According to our results, smoking was the strongest factor associated with BD. Students who smoke had more than thrice the chance for being a BD. This finding is consistent with several studies (22, 36).

Students who ever used any illicit drugs had a higher likelihood of being a binge drinker in our study. Concomitant use of alcohol, tobacco, and illicit drugs is typical for people at a younger age, who want to maximize their pleasures. These positive associations with smoking and drugs have also been reported in other publications among Slovenian (37) and Croatian university students (38).

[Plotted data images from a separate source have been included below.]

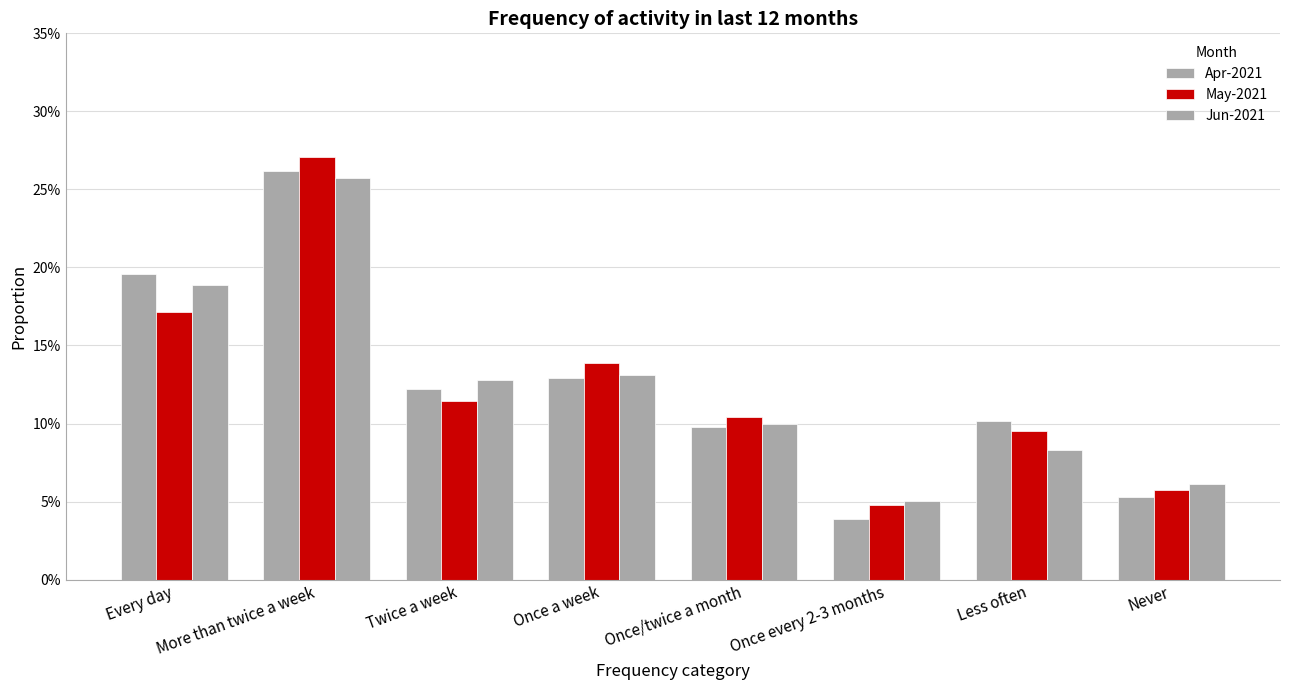

What is the value of the Apr-2021 bar at the 2nd from the left?

0.3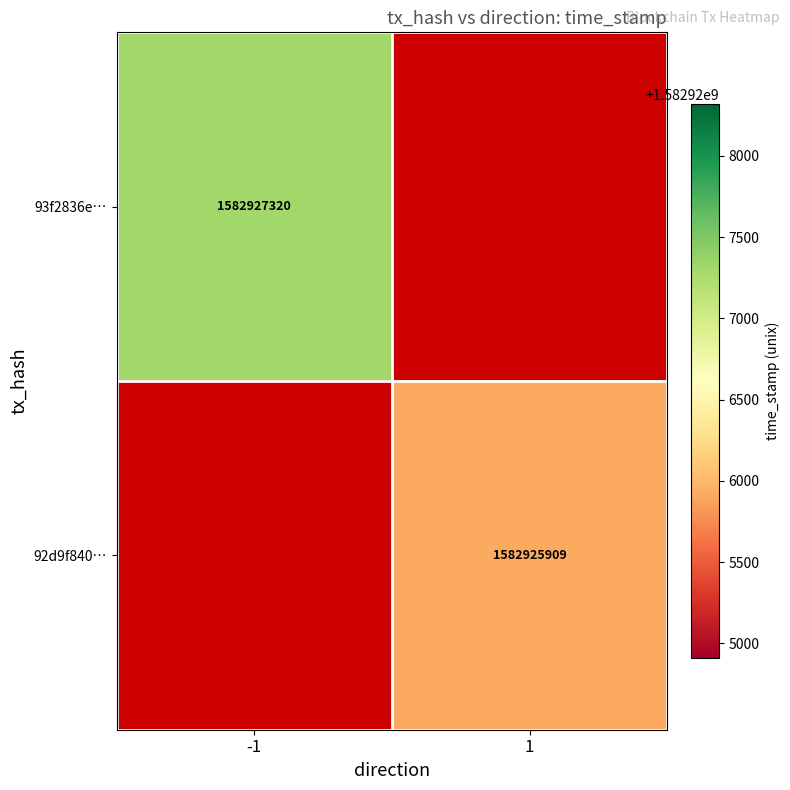

How many categories are shown in the chart?

2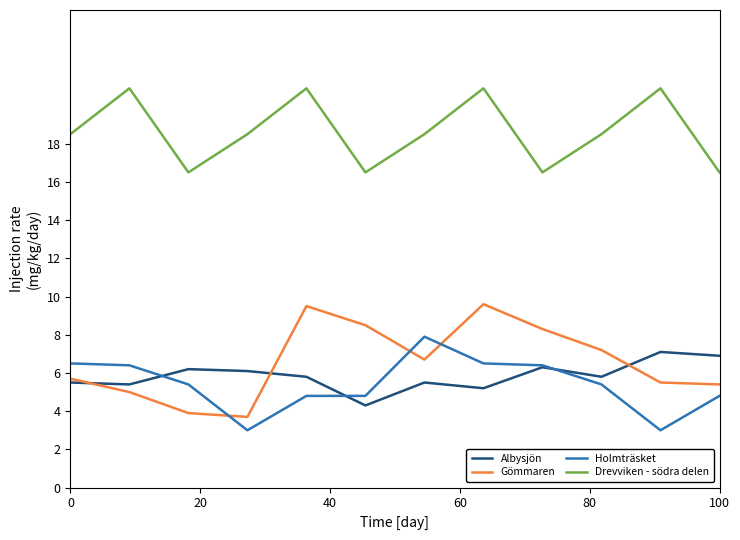

True or false: Drevviken - södra delen and Gömmaren cross at least once.

False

Results indicate that binge drinker students have a significantly higher risk of poor academic performance than non-binge drinker students. This association was stronger in the case of secondary school students. In adolescence and young adulthood, poor school achievement has consistently been shown to be related to higher levels of BD (39). The result of our research is similar to another study (40) indicating that there is a possible link between poor academic performance and high alcohol drinking among Romanian university students. Heavy drinking Romanian university students reported academic problems such as receiving lower grades because of drinking. Binge drinker university students missed classes after drinking, drank alcohol before a class, and had trouble with school administration because of drinking. Some evidence also suggests that excessive alcohol use at younger ages predicts academic underachievement (41). Students after heavy alcohol intake are more likely miss a class and spend less time on academic activities, contributing to lower marks and poor academic performance. Several studies have indicated that intermittent alcohol consumption may constitute a greater risk to neurocognitive functioning than regular alcohol consumption (42). This negative effect of excess alcohol drinking was stronger in secondary school students than university students, because the brains of students younger than 18 are more vulnerable to the toxic effects of alcohol compared to older students.

Strengths and limitations

The main strength of the present paper is the large sample size.

Several limitations must be acknowledged. First, the present findings were obtained from two samples of young people in Hungary. Different levels of BD and different associations might be expected in other drinking cultures and among older populations. Secondly, because students self-reported on their alcohol drinking, they might not have responded truthfully, either because they could not remember or because they wished to present themselves in a socially acceptable manner. Thus, due to the inaccurate reporting of alcohol consumption, this survey may tend to underestimate it. Thirdly, we could not determine cause-and-effect relationships due to the cross-sectional type of this study. Fourthly, parental educational levels can also influence the answers, further investigations are needed to clarify this effect. Fifthly, only health faculties took part in this study.

Conclusions

To prevent problematic alcohol consumption in adolescents and young adults, it is of high importance to inform parents about the protective effects of active parenting behaviour. Considering the large number of binge drinker secondary school and university students, we emphasize the need for prevention of alcohol drinking and other risky behaviours, such as smoking or illicit drug experimentation, among Hungarian students. Since BD is strongly associated with tobacco and illicit drug consumption, with reducing the alcohol use, we can also influence young people’s engagement with tobacco and drug use.

Our findings reveal the need for public health and individual policies in Hungary, with the aim of reducing drinking and alcohol-related consequences. Prevention should focus on students who drink on campus and use cigarettes and illicit drugs concomitantly.